Le souverain d’Hyrule vint s’asseoir à côté de son épouse. Il était fatigué. Cette nuit avait été si riche en émotions.
- Par toutes les déesses, qu’est-ce qu’il lui est arrivé pour qu’il devienne ainsi ?
- Je suppose qu’il n’avait plus confiance en personne et que sa peur et sa déception l’ont perdu.
- Il a tout de même cru à quelque chose pendant toute sa vie. Avant de sombrer, c’était le meilleur homme du monde.
- Je pense qu’il croyait en toi et en un monde meilleur. Mais quand tu as fait usage de tes charmes pour le convaincre de t’aider à échapper à Arnoldi, il a dû être sérieusement ébranlé.

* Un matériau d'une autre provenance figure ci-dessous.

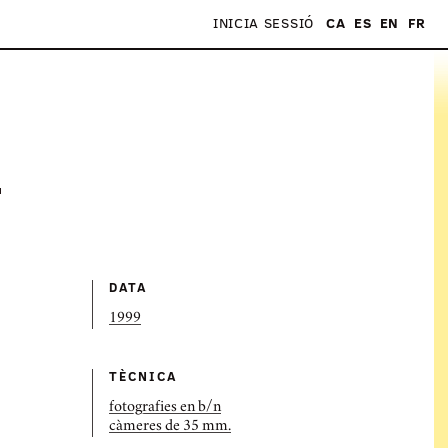
INICIA SESSIÓ
CA
ES
EN
FR
S
DATA
1999
TÈCNICA
fotografies en b/n
càmeres de 35 mm.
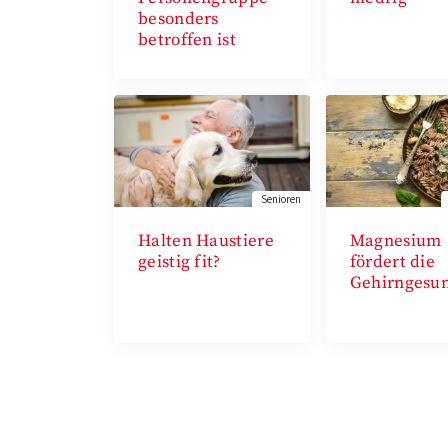
besonders
betroffen ist
Senioren
Halten Haustiere
Magnesium
geistig fit?
fördert die
Gehirngesun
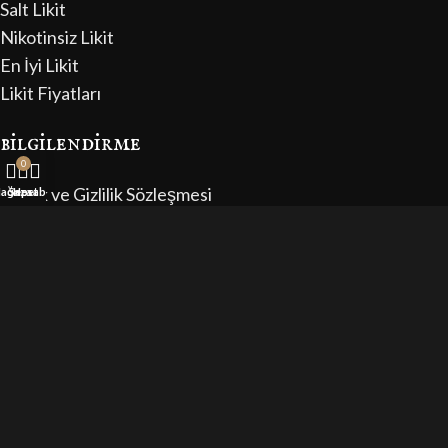
Salt Likit
Nikotinsiz Likit
En İyi Likit
Likit Fiyatları
bilgilendirme
0
Üyelik ve Gizlilik Sözleşmesi
ağaza
Sepet
Hesabım
Mesafeli Satış Sözleşmesi
Sipariş Bilgilendirme Formu
İptal ve İade Koşulları
Tüm hakları saklıdır. Copyright © 2024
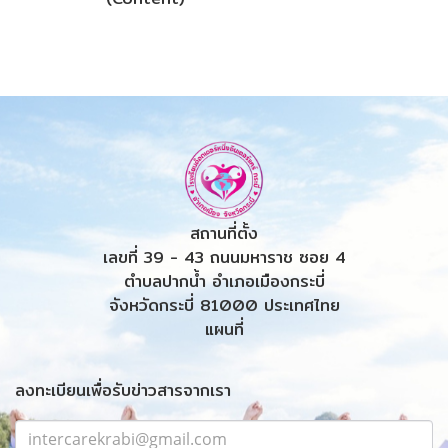
สถานที่ตั้ง
เลขที่ 39 - 43 ถนนมหาราช ซอย 4
ตำบลปากน้ำ อำเภอเมืองกระบี่
จังหวัดกระบี่ 81000 ประเทศไทย
แผนที่
ลงทะเบียนเพื่อรับข่าวสารจากเรา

- Tu crois que c’est de ma faute ?
- Je crois qu’il a toujours douté et que les tourments de son esprit sont venus de là. Tes paroles n’ont été qu’une pierre qui roule et qui entraîne les autres dans sa chute. Il a eu la force de lutter contre son mauvais côté et le dissimuler durant des années, mais cet événement a rompu l’équilibre.

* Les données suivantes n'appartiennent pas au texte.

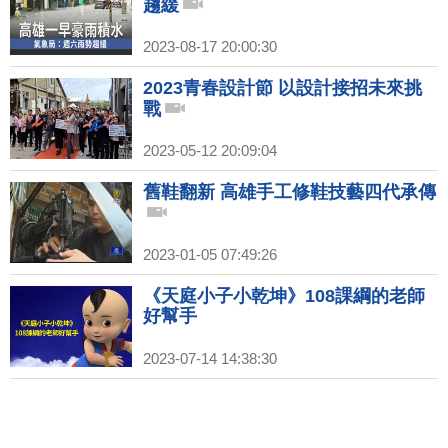
趨緩
2023-08-17 20:00:30
2023青春設計節 以設計接招未來挑
戰
2023-05-12 20:09:04
舊鞋翻新 高雄手工修鞋技藝四代承傳
2023-01-05 07:49:26
《天庭小子小乾坤》108課綱的老師
好幫手
2023-07-14 14:38:30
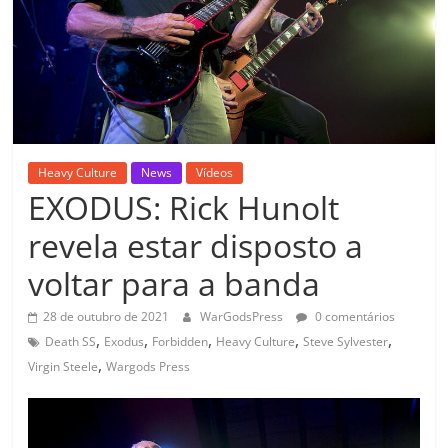
Heavy Culture
News
Vídeos
EXODUS: Rick Hunolt
revela estar disposto a
voltar para a banda
28 de outubro de 2021
WarGodsPress
0 comentários
,
,
,
,
,
Death SS
Exodus
Forbidden
Heavy Culture
Steve Sylvester
,
Virgin Steele
Wargods Press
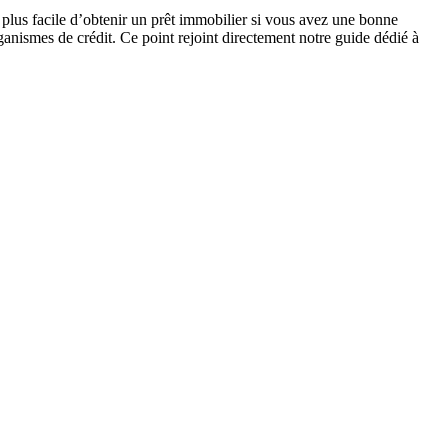
t plus facile d’obtenir un prêt immobilier si vous avez une bonne
rganismes de crédit. Ce point rejoint directement notre guide dédié à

- Si seulement je l’avais aidé à être plus fort…
- Des gens croient en la religion, en des dieux qui les protègent et les jugent à la fin des temps. D’autres croient à la force, au pouvoir, à l’argent. D’autres croient à eux-même, à un idéal qu’ils se sont fixé. Ca ne donne pas de mauvais résultats, en général. Ceux qui ne croient en rien n’ont pas la force et la volonté qu’ont les autres pour résister à cette cruelle épreuve qu’est la vie. Lorsque Link a perdu ses croyances, il a perdu sa meilleure arme contre son côté maléfique et c’est ce qui l’a perdu.
- Est-ce que tu crois à quelque chose, toi, Ganondorf ?
- Il y a cinq années, je croyais au pouvoir et à moi-même. Je pensais que j’était né pour être le maître de l’univers. J’avais la force, j’avais le pouvoir, j’avais la volonté. Puis tu es entrée dans ma vie et grâce au bon côté de Link, j’ai commencé à croire que l’amour était encore mieux. Je crois à l’amour, grâce à Link et à toi.
- Il avait raison, finalement. Il a fait de toi un agneau.
Ganondorf grogna et détourna la tête, vexé. Zelda ne put s’empêcher de sourire.
- Mes ancêtres en mourraient de honte s’ils ne l’étaient pas déjà. Mais ce n’est pas si terrible que ça, finalement. C’est même très bien. J’ai l’impression d’avoir accomplis un exploit qu’aucun d’eux n’a jamais eu le courage d’accomplir. Et toi, tu crois à quelque chose ?
- Je crois aussi à l’amour, à la paix entre les hommes, à l’avenir de nos enfants, à la guérison de Link par l’amour et à nous deux…
Et les deux époux s’embrassèrent.
Dans une salle sombre, derrière un miroir, une voix répondit : «
Je crois aussi à vous deux et à votre amour. Le reflet du miroir ne ment pas. Mais c’est pour cette raison que je ne dois plus en faire partie. »
Le chevalier déchu se leva, brisa la glace du miroir magique, saisit un des morceaux et se trancha la gorge.